Em vez de abandonar o conceito, Jean e sua equipe devolveram os uniformes à oficina e imediatamente repintaram as roupas para fazer referência à pintura – sem Louverture. O COI aprovou o projeto revisado bem a tempo, que incluía um cavalo sem cavaleiro e um céu azul brilhante. “Durante 24 horas, fiquei completamente desesperada – não tínhamos orçamento nem tempo e esta era a nossa única oportunidade de mostrar o Haiti de uma forma positiva”, diz ela. “Sua ausência falou mais alto que sua presença.”
Jean recusou-se a ficar desapontado com a decisão do COI de bloquear o seu projeto inicial. “O COI não baixou a fasquia, mas elevou-a e mudou tudo”, diz ela. “Se estas regras não existissem, não seríamos capazes de implementar elevados níveis de criatividade ou flexibilidade.”
Outras características únicas do design do kit incluem o tignon, um lenço para a cabeça feminino originário da África Ocidental, que reflete como as mulheres escravizadas foram forçadas a cobrir os cabelos pelos colonos. As joias são baseadas em brincos crioulos, que estavam entre os poucos itens pessoais que os escravos podiam levar da África. Os mais velhos acenam para a cultura empresarial do Haiti, onde os mercados são a espinha dorsal da economia.
Acredita-se que os uniformes sejam os únicos totalmente pintados à mão nos Jogos deste ano. Com a previsão de chuva na noite da cerimônia, havia preocupação sobre o comportamento da pintura. “Tínhamos muito medo de que durante a cerimónia a tinta se dissolvesse e revelasse o rosto de Toussaint por baixo, o que nos fez rir, mas também nos levou a considerar a ideia de contar histórias sobre os nossos próprios antepassados”, disse Jean.

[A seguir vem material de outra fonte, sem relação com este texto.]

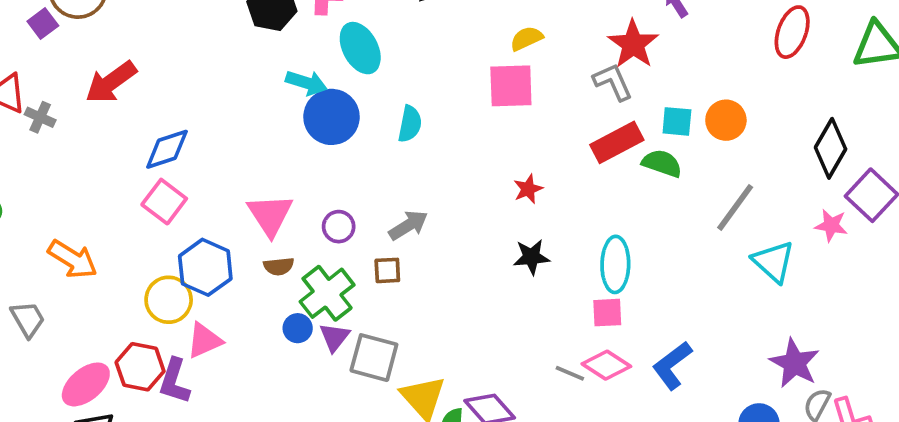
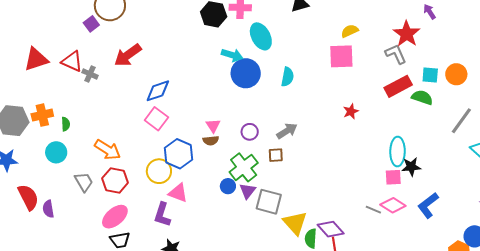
pink triangle: (270, 215) -> (213, 126), size x0.6
black star: (531, 257) -> (411, 167), moved
brown semicircle: (279, 266) -> (211, 141), moved
pink triangle: (204, 341) -> (178, 193), turned 45
red hexagon: (140, 367) -> (115, 180), moved

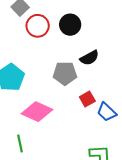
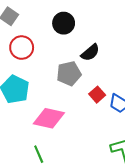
red circle: (38, 26) -> (22, 48), moved

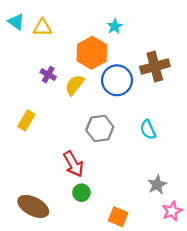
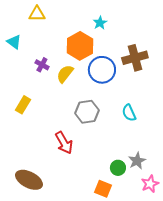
cyan triangle: (16, 22) -> (14, 42), moved
yellow triangle: (42, 28) -> (37, 14), moved
green circle: (81, 193) -> (118, 168), moved

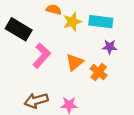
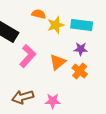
purple star: (110, 47) -> (81, 49), moved

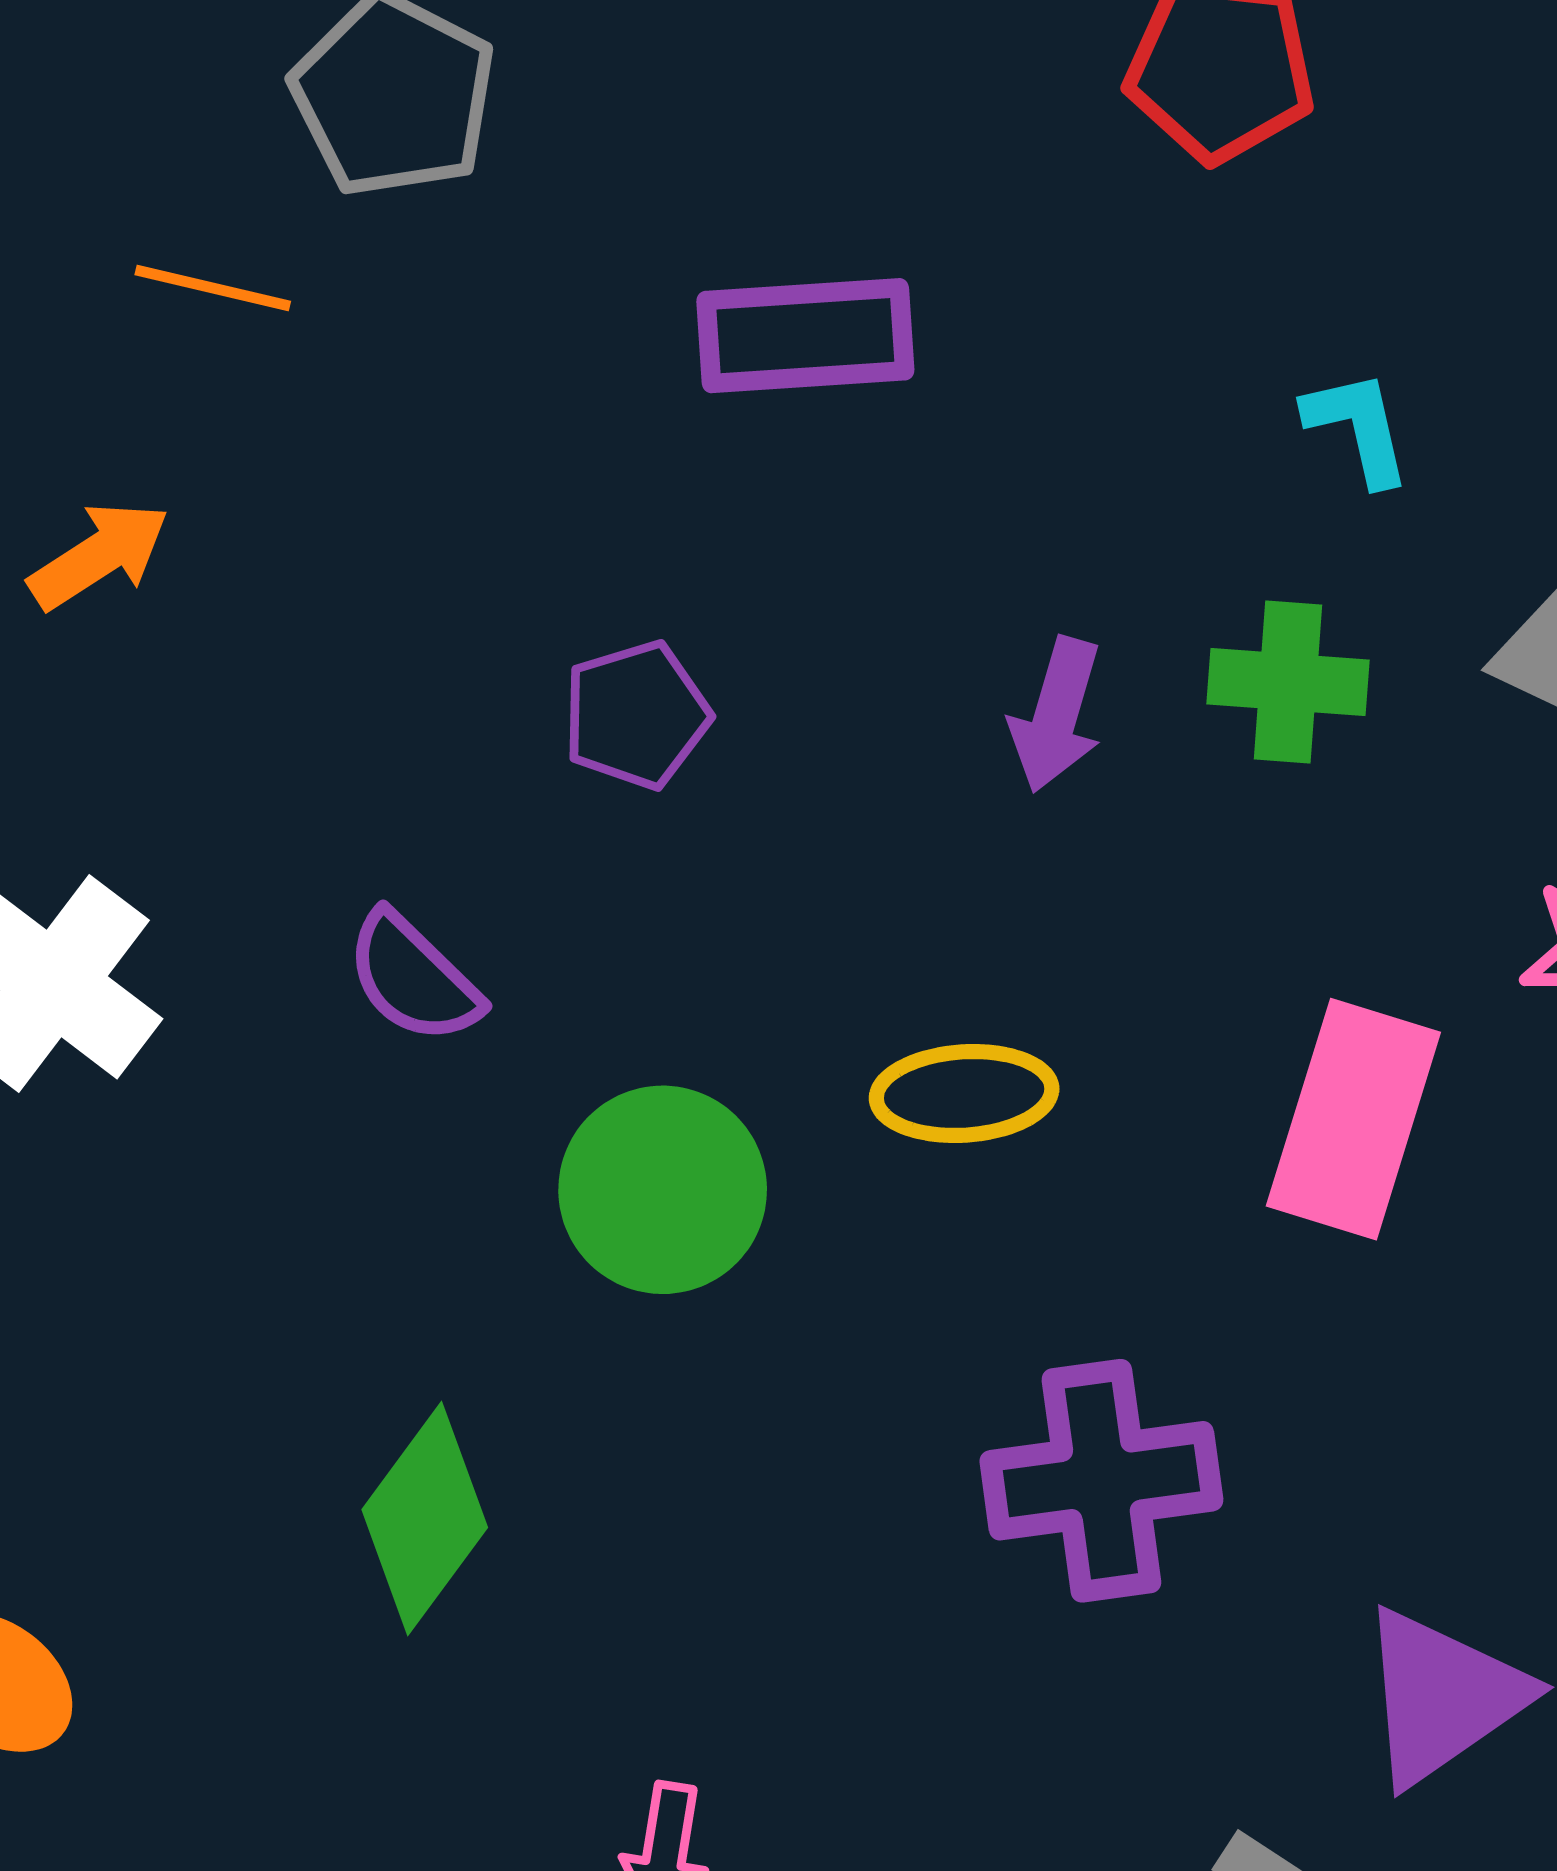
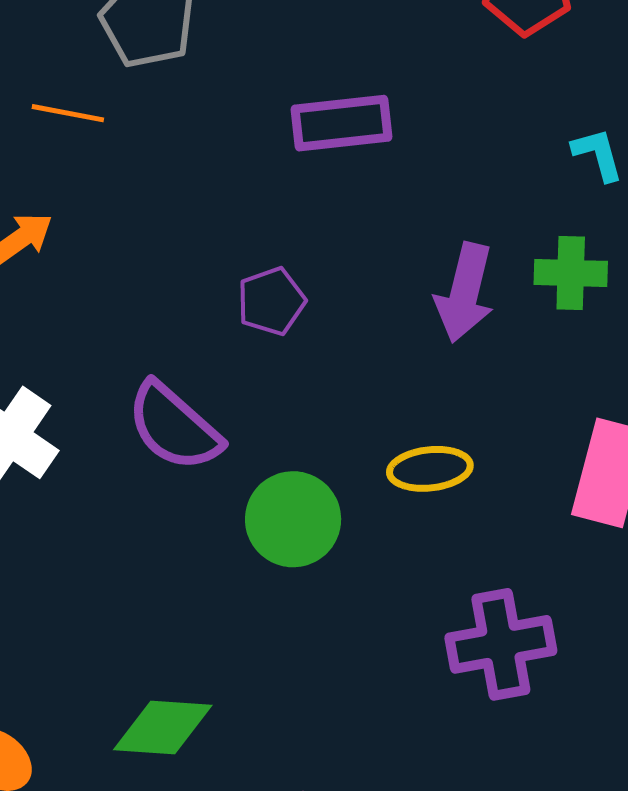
purple arrow: (1056, 715) -> (465, 293), size x1.4
purple semicircle: (413, 978) -> (174, 427), size x1.5
green diamond: (425, 1518) -> (163, 727), moved, turned 60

“Quando falamos sobre o Haiti, é imediatamente sobre pobreza”, disse Jean. “Queremos que o mundo saiba que ainda existimos, por trás do terremoto, por trás do desastre e da crise que vivemos. Somos mais do que isso.” Agora, ela disse: “Se você pesquisar o Haiti na Internet, as primeiras imagens serão dos nossos atletas e da arte, e não das imagens violentas que normalmente obtemos”.

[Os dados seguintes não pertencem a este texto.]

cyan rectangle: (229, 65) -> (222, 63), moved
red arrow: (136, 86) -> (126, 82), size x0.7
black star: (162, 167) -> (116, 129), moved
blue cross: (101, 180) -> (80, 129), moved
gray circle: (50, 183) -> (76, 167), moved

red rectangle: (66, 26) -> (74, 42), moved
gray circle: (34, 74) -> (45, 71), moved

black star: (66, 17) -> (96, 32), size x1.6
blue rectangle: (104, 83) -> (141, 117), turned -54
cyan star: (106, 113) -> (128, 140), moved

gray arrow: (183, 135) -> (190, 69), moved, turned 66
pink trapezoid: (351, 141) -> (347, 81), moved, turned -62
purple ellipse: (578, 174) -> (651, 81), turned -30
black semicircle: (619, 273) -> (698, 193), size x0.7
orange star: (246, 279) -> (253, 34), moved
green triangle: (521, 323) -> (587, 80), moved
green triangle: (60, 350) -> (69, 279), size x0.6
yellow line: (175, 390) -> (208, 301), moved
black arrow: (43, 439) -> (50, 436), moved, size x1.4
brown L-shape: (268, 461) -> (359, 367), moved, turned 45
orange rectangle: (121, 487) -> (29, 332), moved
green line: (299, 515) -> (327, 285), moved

O esquiador cross-country Stevenson Savart disse esta semana: “Fiquei tão orgulhoso que é difícil descrever. Foi incrível andar com essas roupas diante do mundo e representar meu pequeno país.”
Richardson Viano, um esquiador alpino, descreveu a referência a Louverture como “uma mensagem corajosa a ser enviada”. Adotado num orfanato haitiano, disse que o uniforme simboliza a sua “jornada às montanhas olímpicas”, acrescentando que espera que o país seja lembrado pela “sua força, resiliência e valores”.
Para Jean, o simbolismo da sua presença era mais importante do que as consequências. “Na arena olímpica, éramos todos iguais”, disse ela. “O Haiti não é mais o país mais pobre. Naquela noite, ficamos de cabeça erguida, ombro a ombro com os gigantes do mundo.”